- [EXERCISE BRIEF]
Every line of the entries below that carries the string "個室Style" should be copied.
********************
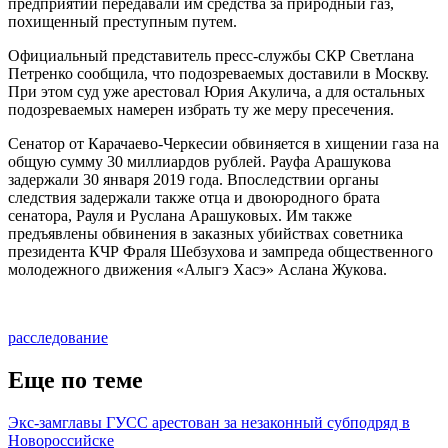
предприятий передавали им средства за природный газ,
похищенный преступным путем.
Официальный представитель пресс-службы СКР Светлана
Петренко сообщила, что подозреваемых доставили в Москву.
При этом суд уже арестовал Юрия Акулича, а для остальных
подозреваемых намерен избрать ту же меру пресечения.
Сенатор от Карачаево-Черкесии обвиняется в хищении газа на
общую сумму 30 миллиардов рублей. Рауфа Арашукова
задержали 30 января 2019 года. Впоследствии органы
следствия задержали также отца и двоюродного брата
сенатора, Рауля и Руслана Арашуковых. Им также
предъявлены обвинения в заказных убийствах советника
президента КЧР Фраля Шебзухова и зампреда общественного
молодежного движения «Алыгэ Хасэ» Аслана Жукова.
расследование
Еще по теме
Экс-замглавы ГУСС арестован за незаконный субподряд в
Новороссийске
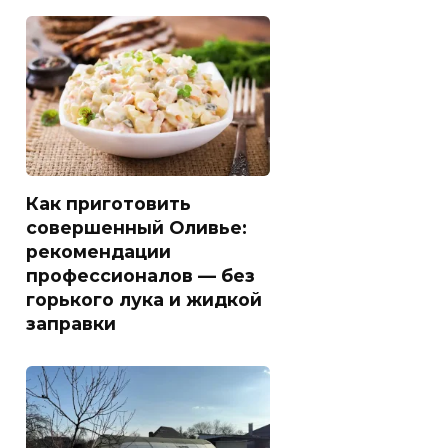
Как приготовить
совершенный Оливье:
рекомендации
профессионалов — без
горького лука и жидкой
заправки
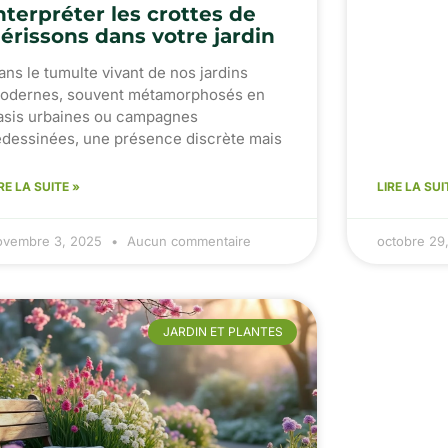
nterpréter les crottes de
érissons dans votre jardin
ans le tumulte vivant de nos jardins
odernes, souvent métamorphosés en
asis urbaines ou campagnes
edessinées, une présence discrète mais
RE LA SUITE »
LIRE LA SUI
ovembre 3, 2025
Aucun commentaire
octobre 29
JARDIN ET PLANTES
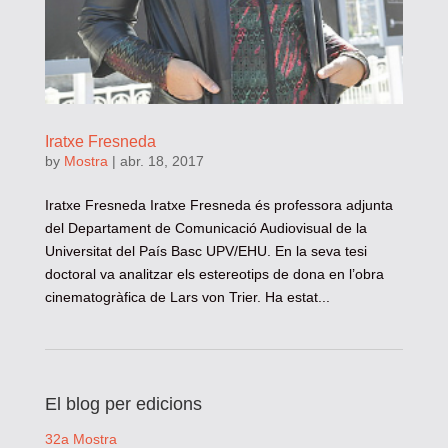
Iratxe Fresneda
by
Mostra
|
abr. 18, 2017
Iratxe Fresneda Iratxe Fresneda és professora adjunta
del Departament de Comunicació Audiovisual de la
Universitat del País Basc UPV/EHU. En la seva tesi
doctoral va analitzar els estereotips de dona en l’obra
cinematogràfica de Lars von Trier. Ha estat...
El blog per edicions
32a Mostra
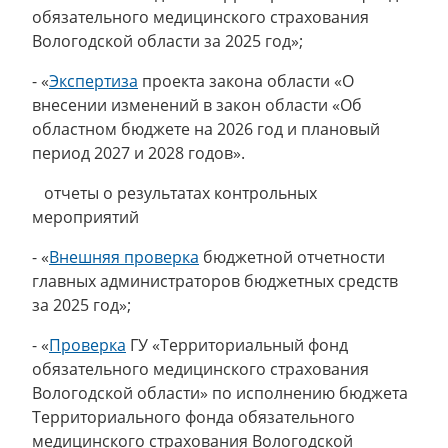
обязательного медицинского страхования
Вологодской области за 2025 год»;
- «
Экспертиза
проекта закона области «О
внесении изменений в закон области «Об
областном бюджете на 2026 год и плановый
период 2027 и 2028 годов».
отчеты о результатах контрольных
мероприятий
- «
Внешняя проверка
бюджетной отчетности
главных администраторов бюджетных средств
за 2025 год»;
- «
Проверка
ГУ «Территориальный фонд
обязательного медицинского страхования
Вологодской области» по исполнению бюджета
Территориального фонда обязательного
медицинского страхования Вологодской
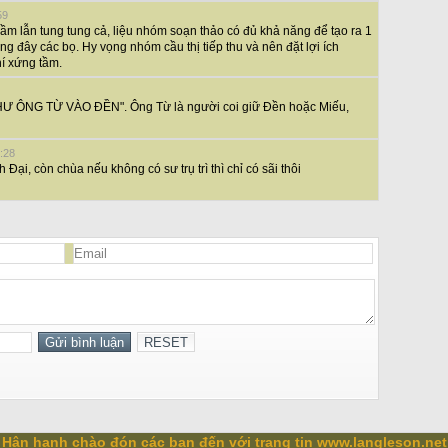
59
m lẫn tung tung cả, liệu nhóm soạn thảo có đủ khả năng để tạo ra 1
g đây các bọ. Hy vọng nhóm cầu thị tiếp thu và nên đặt lợi ích
hí xứng tầm.
Ư ÔNG TỪ VÀO ĐỀN". Ông Từ là người coi giữ Đền hoặc Miếu,
:28
Đại, còn chùa nếu không có sư trụ trì thì chỉ có sãi thôi
Hân hạnh chào đón các bạn đến với trang tin www.langleson.net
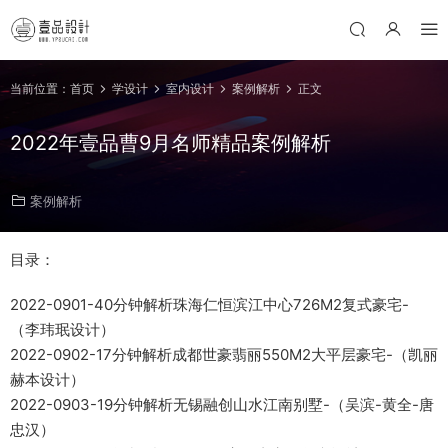
当前位置：
首页
学设计
室内设计
案例解析
正文
2022年壹品曹9月名师精品案例解析
案例解析
目录：
2022-0901-40分钟解析珠海仁恒滨江中心726M2复式豪宅-
（李玮珉设计）
2022-0902-17分钟解析成都世豪翡丽550M2大平层豪宅-（凯丽
赫本设计）
2022-0903-19分钟解析无锡融创山水江南别墅-（吴滨-黄全-唐
忠汉）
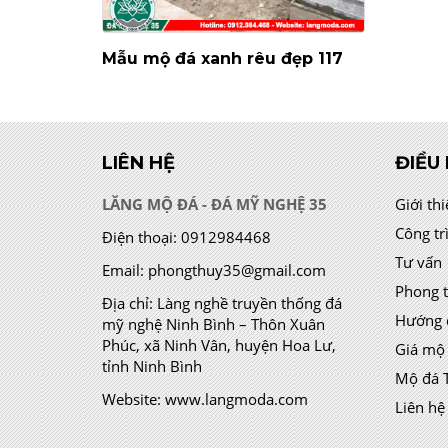
Mẫu mộ đá xanh rêu đẹp 117
LIÊN HỆ
ĐIỀU
LĂNG MỘ ĐÁ - ĐÁ MỸ NGHỆ 35
Giới th
Công tr
Điện thoại:
0912984468
Tư vấn
Email:
phongthuy35@gmail.com
Phong 
Địa chỉ:
Làng nghề truyền thống đá
Hướng 
mỹ nghệ Ninh Bình – Thôn Xuân
Phúc, xã Ninh Vân, huyện Hoa Lư,
Giá mộ
tỉnh Ninh Bình
Mộ đá 
Website:
www.langmoda.com
Liên hệ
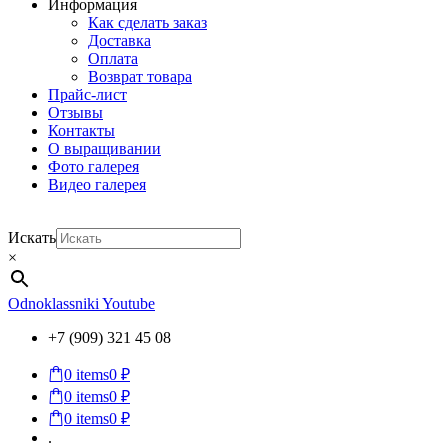
Информация
Как сделать заказ
Доставка
Оплата
Возврат товара
Прайс-лист
Отзывы
Контакты
О выращивании
Фото галерея
Видео галерея
Искать
×
Odnoklassniki
Youtube
+7 (909) 321 45 08
0
items
0 ₽
0
items
0 ₽
0
items
0 ₽
.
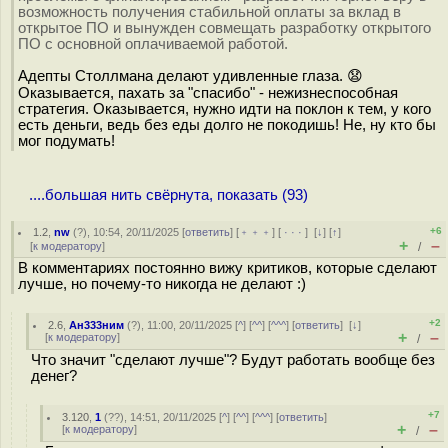
возможность получения стабильной оплаты за вклад в
открытое ПО и вынужден совмещать разработку открытого
ПО с основной оплачиваемой работой.
Адепты Столлмана делают удивленные глаза. 😧
Оказывается, пахать за "спасибо" - нежизнеспособная
стратегия. Оказывается, нужно идти на поклон к тем, у кого
есть деньги, ведь без еды долго не покодишь! Не, ну кто бы
мог подумать!
....большая нить свёрнута, показать (93)
+6
1.2
,
nw
(
?
), 10:54, 20/11/2025 [
ответить
] [
﹢﹢﹢
] [
· · ·
]
[
↓
] [
↑
]
+
–
[
к модератору
]
/
В комментариях постоянно вижу критиков, которые сделают
лучше, но почему-то никогда не делают :)
+2
2.6
,
Ан333ним
(
?
), 11:00, 20/11/2025 [
^
] [
^^
] [
^^^
] [
ответить
]
[
↓
]
+
–
[
к модератору
]
/
Что значит "сделают лучше"? Будут работать вообще без
денег?
+7
3.120
,
1
(
??
), 14:51, 20/11/2025 [
^
] [
^^
] [
^^^
] [
ответить
]
+
–
[
к модератору
]
/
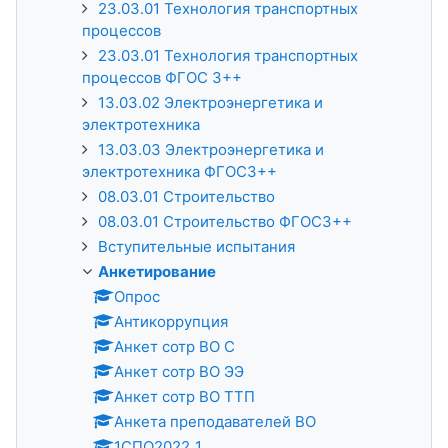
23.03.01 Технология транспортных
процессов
23.03.01 Технология транспортных
процессов ФГОС 3++
13.03.02 Электроэнергетика и
электротехника
13.03.03 Электроэнергетика и
электротехника ФГОС3++
08.03.01 Строительство
08.03.01 Строительство ФГОС3++
Вступительные испытания
Анкетирование
Опрос
Антикоррупция
Анкет сотр ВО С
Анкет сотр ВО ЭЭ
Анкет сотр ВО ТТП
Анкета преподавателей ВО
1СПО2022_1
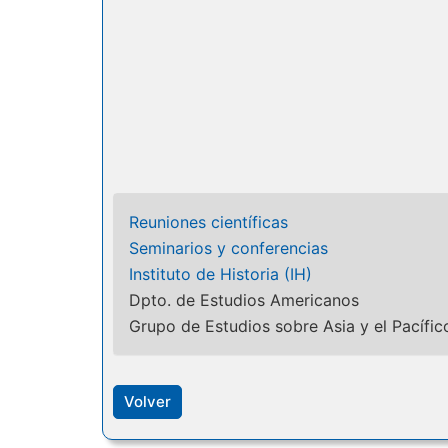
Reuniones científicas
Seminarios y conferencias
Instituto de Historia (IH)
Dpto. de Estudios Americanos
Grupo de Estudios sobre Asia y el Pacífi
Volver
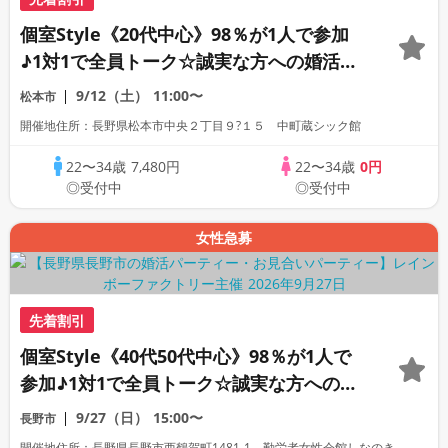
個室Style《20代中心》98％が1人で参加
♪1対1で全員トーク☆誠実な方への婚活パ
ーティー
9/12（土）
11:00〜
松本市
開催地住所：長野県松本市中央２丁目９?１５ 中町蔵シック館
22〜34歳
7,480円
22〜34歳
0円
◎受付中
◎受付中
女性急募
先着割引
個室Style《40代50代中心》98％が1人で
参加♪1対1で全員トーク☆誠実な方への婚
活パーティー
9/27（日）
15:00〜
長野市
開催地住所：長野県長野市西鶴賀町1481-1 勤労者女性会館しなのき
********************
- [RESULT FOR THIS EXERCISE]
個室Style《20代中心》98％が1人で参加
個室Style《40代50代中心》98％が1人で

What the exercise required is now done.